TASK GOAL: Although pictures appear in the data, the answer should contain only the lines from its start through the line with "right elbow: (158, 210)", written out exactly.

SUPPLIED MATERIAL:
☆ ☆ ☆
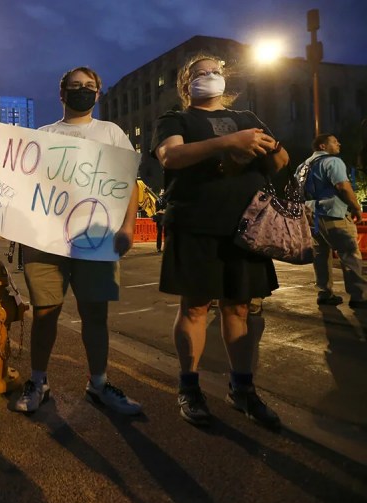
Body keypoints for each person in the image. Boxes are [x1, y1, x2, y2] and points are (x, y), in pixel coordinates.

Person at [0, 66, 142, 415]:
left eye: (89, 86)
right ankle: (39, 381)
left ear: (98, 93)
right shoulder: (43, 135)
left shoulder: (111, 132)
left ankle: (98, 383)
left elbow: (128, 183)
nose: (82, 90)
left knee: (95, 315)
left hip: (96, 238)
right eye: (75, 86)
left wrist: (128, 227)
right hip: (45, 242)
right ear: (62, 94)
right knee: (45, 313)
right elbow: (19, 181)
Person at [152, 54, 288, 429]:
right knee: (195, 307)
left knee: (240, 308)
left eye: (216, 71)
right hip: (195, 224)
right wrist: (230, 142)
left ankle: (242, 388)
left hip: (246, 228)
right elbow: (171, 156)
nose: (211, 76)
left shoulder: (248, 117)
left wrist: (266, 148)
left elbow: (281, 159)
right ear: (186, 84)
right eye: (201, 73)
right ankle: (189, 387)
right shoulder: (176, 120)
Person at [297, 133, 367, 308]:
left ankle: (324, 293)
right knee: (349, 253)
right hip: (333, 213)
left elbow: (297, 191)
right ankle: (359, 296)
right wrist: (356, 207)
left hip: (311, 215)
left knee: (320, 255)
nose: (339, 144)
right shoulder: (333, 162)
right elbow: (343, 186)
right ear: (322, 146)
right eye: (335, 142)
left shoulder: (303, 166)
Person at [153, 189, 166, 253]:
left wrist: (162, 211)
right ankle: (160, 248)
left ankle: (159, 248)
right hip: (162, 218)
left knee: (161, 233)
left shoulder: (158, 200)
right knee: (161, 233)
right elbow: (158, 210)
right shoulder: (158, 201)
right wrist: (164, 211)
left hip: (162, 218)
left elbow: (158, 210)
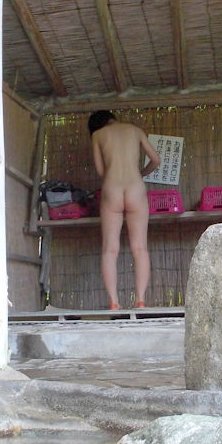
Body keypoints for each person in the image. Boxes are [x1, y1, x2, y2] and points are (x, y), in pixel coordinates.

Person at [88, 110, 161, 310]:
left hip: (112, 189)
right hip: (135, 187)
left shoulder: (97, 135)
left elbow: (101, 171)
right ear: (112, 118)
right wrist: (140, 173)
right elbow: (156, 159)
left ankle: (113, 302)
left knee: (110, 249)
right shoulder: (135, 130)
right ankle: (141, 301)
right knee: (140, 248)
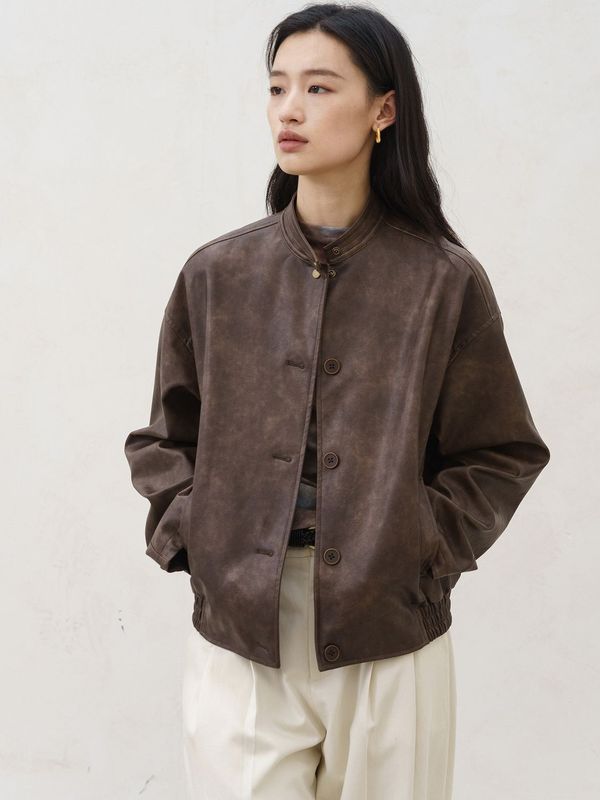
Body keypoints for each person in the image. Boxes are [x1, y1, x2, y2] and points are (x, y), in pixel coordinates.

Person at [123, 4, 551, 798]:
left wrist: (417, 546)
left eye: (318, 88)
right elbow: (164, 439)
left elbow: (501, 451)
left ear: (384, 110)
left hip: (389, 630)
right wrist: (199, 537)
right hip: (242, 633)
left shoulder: (442, 281)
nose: (289, 109)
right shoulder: (218, 276)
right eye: (277, 87)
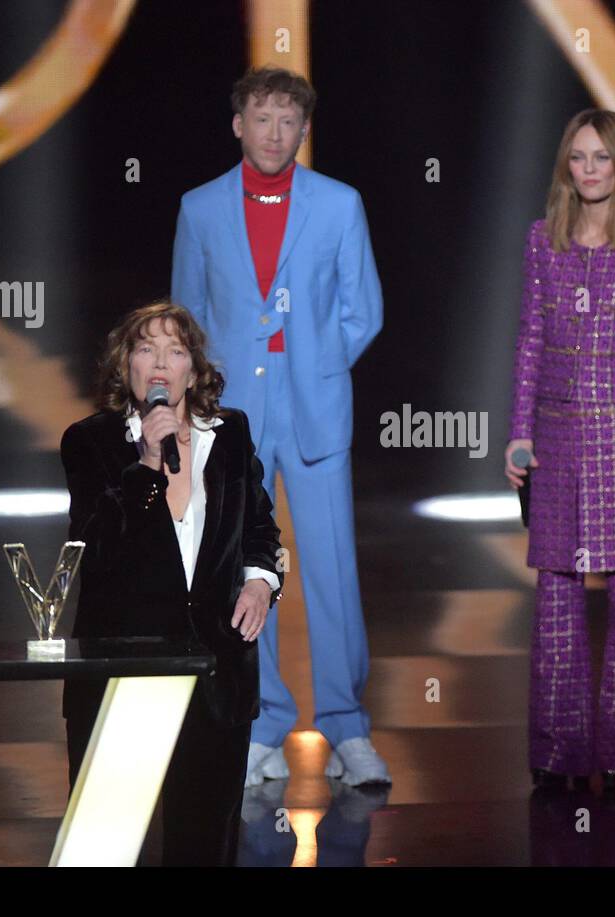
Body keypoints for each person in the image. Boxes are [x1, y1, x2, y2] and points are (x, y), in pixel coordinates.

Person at [171, 66, 388, 787]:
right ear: (239, 124)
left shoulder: (338, 204)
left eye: (288, 120)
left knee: (330, 570)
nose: (273, 132)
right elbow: (186, 318)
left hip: (315, 408)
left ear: (303, 129)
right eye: (261, 118)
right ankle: (263, 722)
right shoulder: (200, 209)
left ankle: (346, 729)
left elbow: (365, 311)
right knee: (240, 571)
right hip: (234, 415)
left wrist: (319, 365)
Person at [61, 301, 284, 866]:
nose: (160, 361)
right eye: (145, 348)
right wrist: (147, 466)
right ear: (125, 367)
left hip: (215, 673)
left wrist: (260, 583)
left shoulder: (229, 433)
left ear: (193, 370)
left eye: (175, 350)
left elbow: (260, 525)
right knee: (103, 848)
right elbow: (96, 547)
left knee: (205, 847)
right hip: (121, 674)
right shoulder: (90, 442)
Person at [506, 108, 615, 794]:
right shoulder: (542, 240)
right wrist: (518, 430)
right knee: (555, 599)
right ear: (565, 168)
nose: (588, 169)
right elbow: (529, 339)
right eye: (578, 157)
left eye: (601, 157)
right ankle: (558, 757)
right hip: (555, 439)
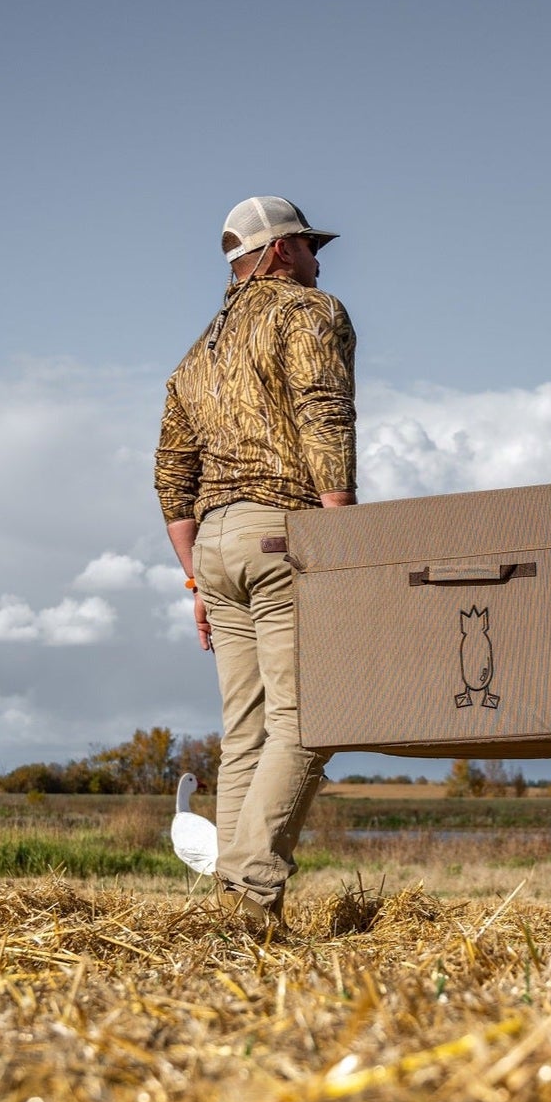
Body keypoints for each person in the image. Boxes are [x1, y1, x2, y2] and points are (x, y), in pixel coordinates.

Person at [154, 196, 357, 930]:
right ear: (276, 253)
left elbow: (171, 477)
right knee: (310, 715)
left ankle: (229, 907)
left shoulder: (195, 356)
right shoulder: (309, 312)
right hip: (286, 532)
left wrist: (197, 579)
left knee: (245, 730)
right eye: (305, 245)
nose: (317, 258)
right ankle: (252, 887)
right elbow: (323, 413)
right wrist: (343, 542)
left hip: (214, 547)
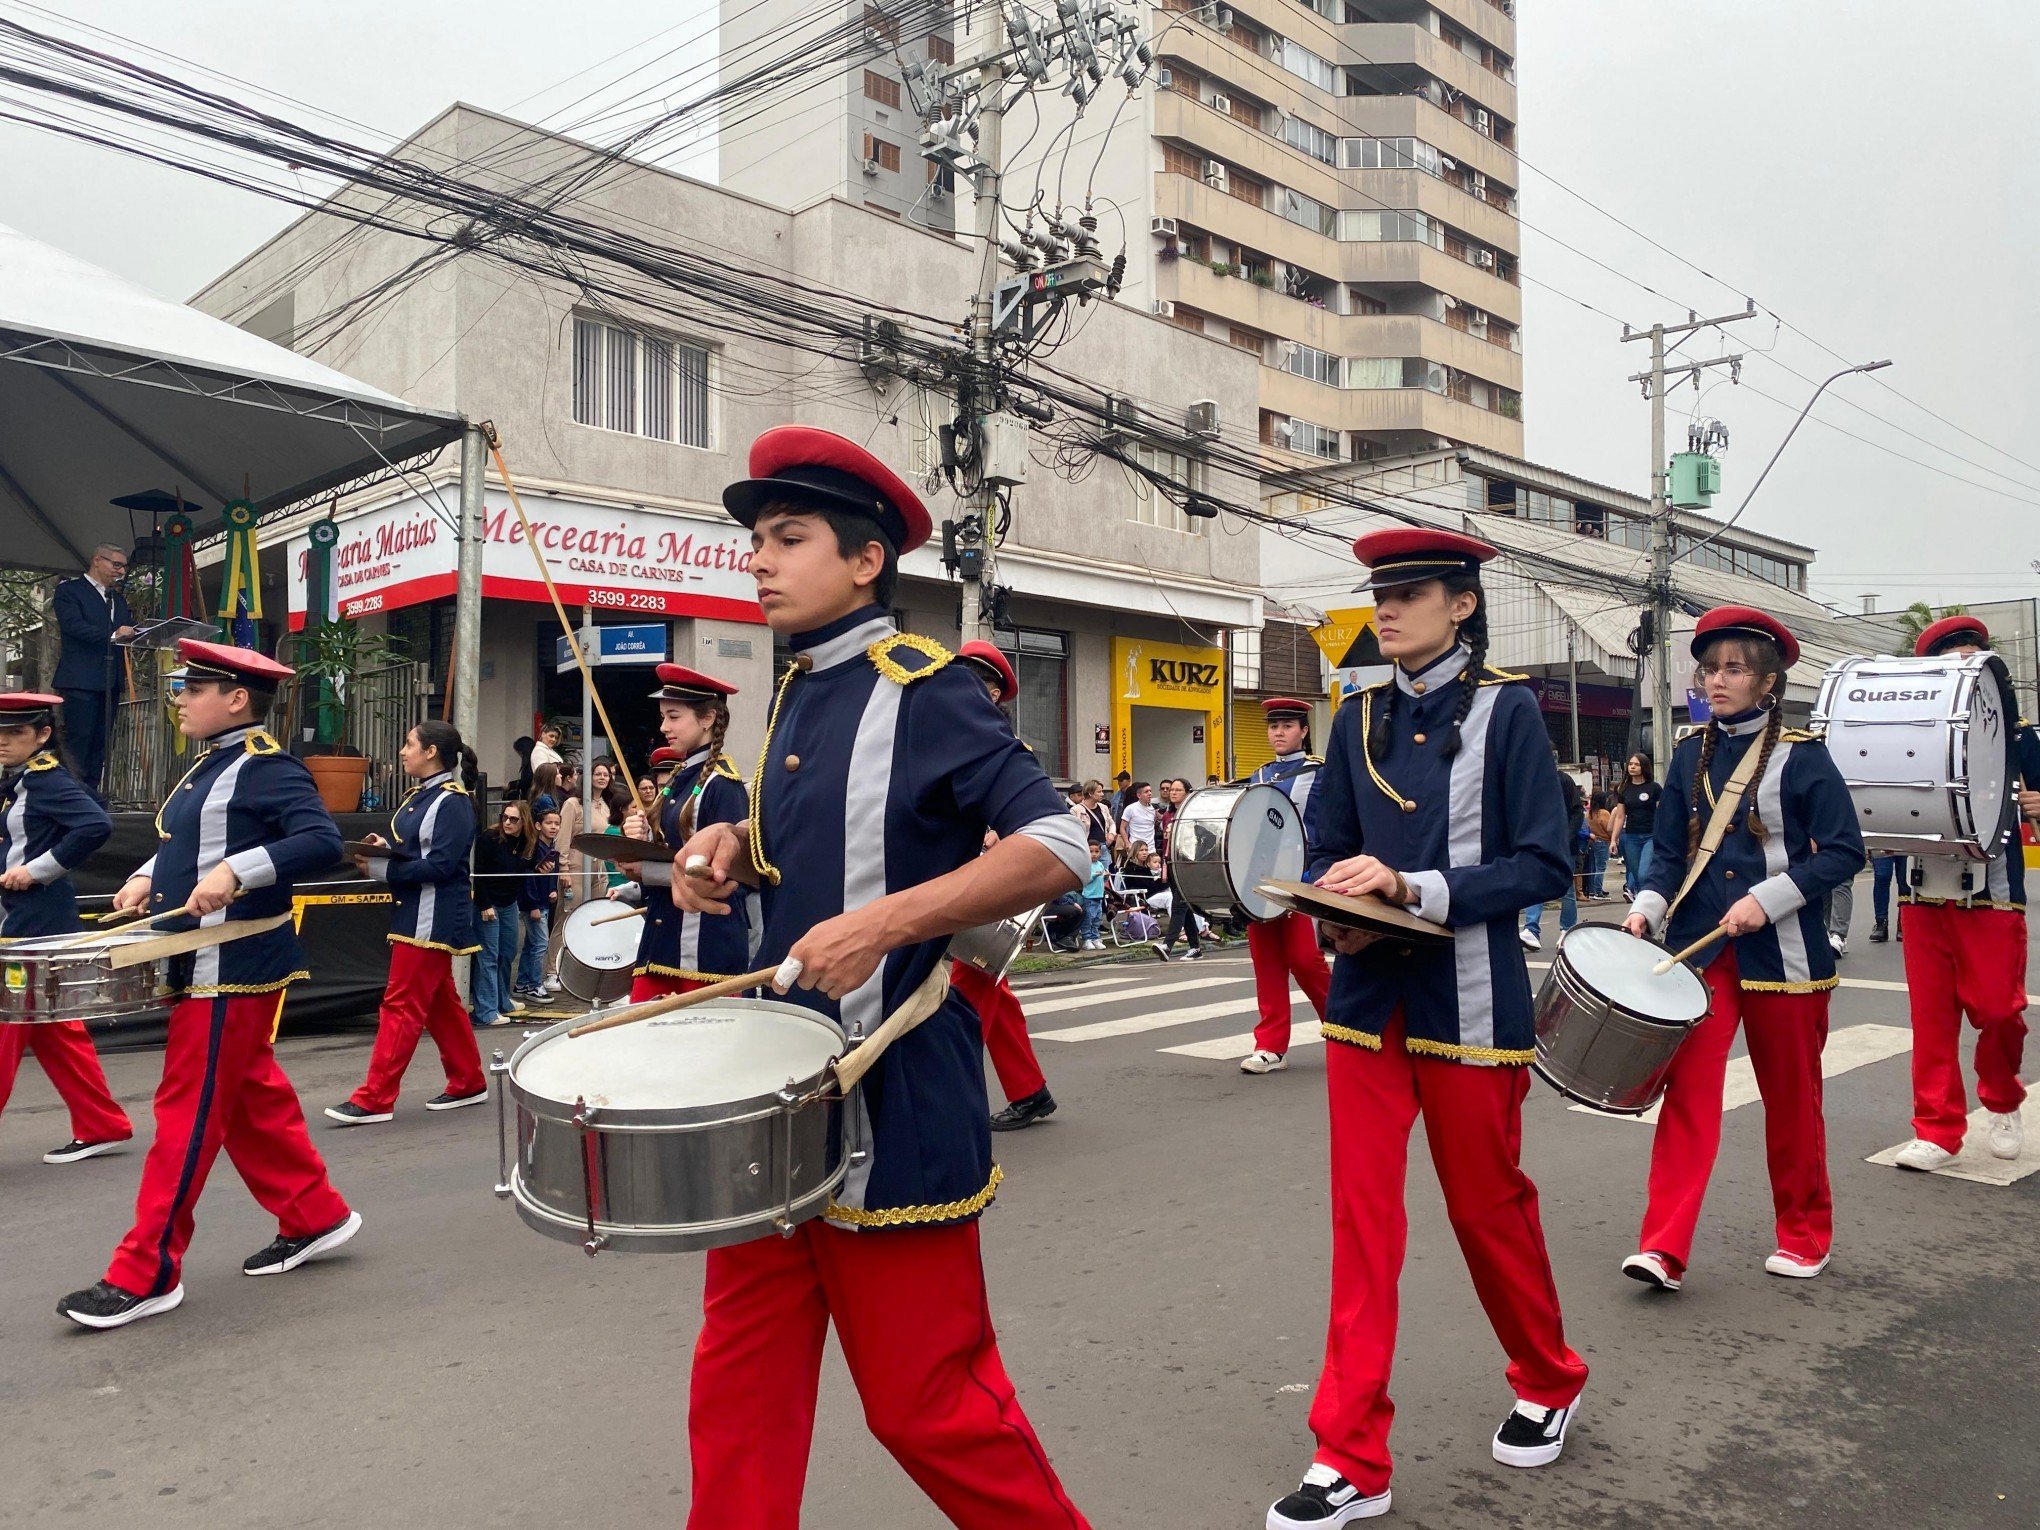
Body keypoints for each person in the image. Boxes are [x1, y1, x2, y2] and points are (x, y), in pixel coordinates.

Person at [672, 425, 1092, 1528]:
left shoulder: (925, 686)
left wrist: (891, 922)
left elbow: (1060, 843)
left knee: (928, 1408)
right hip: (777, 1092)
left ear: (866, 560)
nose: (757, 559)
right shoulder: (794, 693)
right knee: (737, 1396)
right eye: (755, 539)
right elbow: (815, 857)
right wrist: (725, 855)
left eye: (788, 537)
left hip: (894, 1089)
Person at [1267, 529, 1586, 1528]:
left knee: (1486, 1205)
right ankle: (1350, 1451)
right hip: (1366, 1001)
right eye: (1380, 595)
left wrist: (1416, 887)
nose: (1387, 610)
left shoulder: (1512, 711)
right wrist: (1330, 898)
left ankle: (1550, 1373)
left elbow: (1544, 865)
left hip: (1471, 1002)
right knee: (1364, 1224)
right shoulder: (1355, 711)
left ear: (1461, 606)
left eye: (1409, 594)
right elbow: (1325, 842)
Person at [59, 639, 357, 1330]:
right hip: (207, 962)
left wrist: (236, 871)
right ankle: (316, 1214)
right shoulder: (212, 767)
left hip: (234, 967)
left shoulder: (266, 768)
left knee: (186, 1116)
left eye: (192, 689)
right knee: (250, 1100)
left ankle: (147, 1272)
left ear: (236, 699)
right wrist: (144, 878)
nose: (181, 700)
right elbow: (186, 843)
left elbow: (318, 840)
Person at [1621, 606, 1864, 1291]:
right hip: (1702, 957)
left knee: (1791, 1103)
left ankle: (1804, 1233)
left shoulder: (1804, 756)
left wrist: (1773, 896)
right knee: (1688, 1095)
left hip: (1785, 958)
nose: (1716, 680)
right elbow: (1668, 852)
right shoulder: (1690, 752)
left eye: (1734, 668)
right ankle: (1663, 1246)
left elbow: (1845, 851)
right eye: (1710, 668)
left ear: (1767, 682)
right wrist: (1645, 907)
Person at [1888, 615, 2035, 1170]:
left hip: (1993, 892)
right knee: (1931, 1018)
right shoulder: (1907, 733)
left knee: (1999, 1010)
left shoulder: (2020, 738)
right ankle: (1937, 1128)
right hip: (1924, 889)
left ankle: (2002, 1098)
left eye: (1973, 660)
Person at [326, 721, 489, 1126]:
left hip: (430, 915)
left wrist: (381, 867)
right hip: (419, 910)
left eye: (409, 744)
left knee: (400, 1004)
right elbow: (419, 851)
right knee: (440, 1003)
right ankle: (468, 1081)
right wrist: (386, 849)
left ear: (431, 752)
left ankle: (376, 1098)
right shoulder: (426, 796)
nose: (403, 751)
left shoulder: (450, 801)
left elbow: (441, 865)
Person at [0, 694, 133, 1164]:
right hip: (26, 919)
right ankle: (102, 1124)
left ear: (42, 735)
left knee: (6, 1025)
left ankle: (102, 1125)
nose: (3, 741)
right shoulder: (19, 782)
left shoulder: (45, 781)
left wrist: (38, 870)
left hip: (32, 925)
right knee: (55, 1031)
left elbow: (95, 825)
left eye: (15, 733)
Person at [949, 639, 1059, 1131]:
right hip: (960, 885)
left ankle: (949, 1096)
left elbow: (1040, 822)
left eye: (972, 682)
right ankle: (1030, 1091)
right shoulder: (948, 742)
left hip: (996, 887)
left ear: (994, 694)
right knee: (995, 990)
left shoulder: (1007, 750)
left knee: (964, 996)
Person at [608, 668, 752, 1003]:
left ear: (708, 718)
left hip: (706, 949)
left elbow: (728, 876)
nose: (663, 728)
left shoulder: (724, 785)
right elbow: (669, 851)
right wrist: (638, 840)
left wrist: (645, 870)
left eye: (673, 716)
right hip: (662, 940)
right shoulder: (677, 778)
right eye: (662, 717)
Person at [1238, 699, 1333, 1074]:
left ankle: (1346, 1025)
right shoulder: (1258, 775)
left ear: (1304, 731)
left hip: (1303, 879)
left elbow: (1333, 825)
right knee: (1267, 963)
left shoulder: (1321, 772)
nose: (1278, 732)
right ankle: (1270, 1046)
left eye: (1287, 726)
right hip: (1258, 882)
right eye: (1273, 726)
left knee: (1305, 959)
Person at [52, 543, 136, 796]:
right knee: (78, 742)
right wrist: (112, 634)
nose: (120, 571)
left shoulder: (116, 598)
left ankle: (91, 796)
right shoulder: (70, 591)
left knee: (100, 745)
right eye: (116, 564)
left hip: (110, 681)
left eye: (123, 566)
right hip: (80, 680)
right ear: (97, 560)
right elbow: (73, 626)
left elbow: (127, 628)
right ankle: (71, 798)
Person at [470, 800, 534, 1027]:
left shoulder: (526, 841)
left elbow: (523, 867)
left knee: (507, 951)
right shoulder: (489, 839)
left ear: (523, 822)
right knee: (488, 956)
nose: (507, 822)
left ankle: (501, 999)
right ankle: (485, 1010)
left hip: (508, 902)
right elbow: (477, 873)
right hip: (489, 903)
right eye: (504, 817)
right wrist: (484, 904)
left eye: (513, 819)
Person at [1520, 759, 1583, 950]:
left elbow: (1577, 811)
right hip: (1538, 842)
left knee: (1567, 888)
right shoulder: (1530, 781)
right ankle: (1531, 929)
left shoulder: (1564, 781)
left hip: (1563, 843)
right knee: (1535, 885)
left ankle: (1567, 928)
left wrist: (1567, 836)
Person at [1152, 777, 1205, 961]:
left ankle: (1168, 944)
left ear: (1187, 793)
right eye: (1171, 790)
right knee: (1185, 905)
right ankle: (1195, 947)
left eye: (1177, 790)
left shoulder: (1192, 814)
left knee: (1179, 904)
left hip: (1187, 865)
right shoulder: (1167, 814)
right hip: (1171, 863)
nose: (1172, 793)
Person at [514, 806, 561, 1000]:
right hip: (534, 904)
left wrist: (553, 889)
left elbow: (550, 874)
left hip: (544, 900)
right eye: (549, 823)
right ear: (538, 825)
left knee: (532, 944)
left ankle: (523, 983)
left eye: (557, 823)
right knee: (541, 943)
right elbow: (529, 877)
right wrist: (533, 905)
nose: (553, 827)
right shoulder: (534, 848)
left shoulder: (551, 847)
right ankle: (534, 984)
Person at [1608, 753, 1657, 898]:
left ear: (1644, 767)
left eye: (1636, 764)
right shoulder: (1624, 789)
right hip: (1631, 837)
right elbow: (1620, 816)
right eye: (1630, 764)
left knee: (1643, 874)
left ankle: (1647, 900)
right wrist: (1613, 839)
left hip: (1650, 836)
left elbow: (1662, 813)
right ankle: (1642, 903)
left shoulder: (1654, 788)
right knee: (1635, 874)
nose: (1633, 767)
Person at [1079, 840, 1108, 949]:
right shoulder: (1086, 865)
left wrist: (1106, 876)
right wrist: (1095, 876)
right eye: (1091, 851)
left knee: (1097, 919)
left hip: (1099, 896)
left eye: (1097, 851)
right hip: (1089, 897)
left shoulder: (1100, 864)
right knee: (1088, 919)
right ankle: (1087, 939)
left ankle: (1095, 938)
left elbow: (1103, 880)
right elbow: (1085, 880)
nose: (1094, 854)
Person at [1585, 790, 1613, 897]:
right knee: (1601, 867)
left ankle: (1592, 889)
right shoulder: (1604, 813)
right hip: (1603, 841)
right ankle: (1598, 891)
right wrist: (1613, 838)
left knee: (1593, 867)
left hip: (1593, 841)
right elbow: (1608, 828)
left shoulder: (1589, 813)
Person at [1120, 780, 1157, 853]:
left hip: (1151, 848)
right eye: (1146, 792)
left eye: (1150, 791)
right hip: (1135, 848)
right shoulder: (1130, 808)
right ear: (1139, 795)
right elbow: (1122, 827)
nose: (1149, 793)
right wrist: (1127, 843)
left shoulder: (1153, 809)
☆ ☆ ☆
YOUR RESPONSE:
Body keypoints for each person in the image. Boxes are [x1, y1, x2, y2] and points are (x, y), in pixel coordinates.

Person at [0, 66, 142, 415]:
left eye: (89, 86)
right ankle: (39, 381)
left ear: (98, 93)
right shoulder: (43, 135)
left shoulder: (111, 132)
left ankle: (98, 383)
left elbow: (128, 183)
nose: (82, 90)
left knee: (95, 315)
left hip: (96, 238)
right eye: (75, 86)
left wrist: (128, 227)
right hip: (45, 242)
right ear: (62, 94)
right knee: (45, 313)
right elbow: (19, 181)
Person at [152, 54, 288, 429]:
right knee: (195, 307)
left knee: (240, 308)
left eye: (216, 71)
right hip: (195, 224)
right wrist: (230, 142)
left ankle: (242, 388)
left hip: (246, 228)
right elbow: (171, 156)
nose: (211, 76)
left shoulder: (248, 117)
left wrist: (266, 148)
left elbow: (281, 159)
right ear: (186, 84)
right eye: (201, 73)
right ankle: (189, 387)
right shoulder: (176, 120)
Person at [297, 133, 367, 308]:
left ankle: (324, 293)
right knee: (349, 253)
right hip: (333, 213)
left elbow: (297, 191)
right ankle: (359, 296)
right wrist: (356, 207)
left hip: (311, 215)
left knee: (320, 255)
nose: (339, 144)
right shoulder: (333, 162)
right elbow: (343, 186)
right ear: (322, 146)
right eye: (335, 142)
left shoulder: (303, 166)
Person at [153, 189, 166, 253]:
left wrist: (162, 211)
right ankle: (160, 248)
left ankle: (159, 248)
right hip: (162, 218)
left knee: (161, 233)
left shoulder: (158, 200)
right knee: (161, 233)
right elbow: (158, 210)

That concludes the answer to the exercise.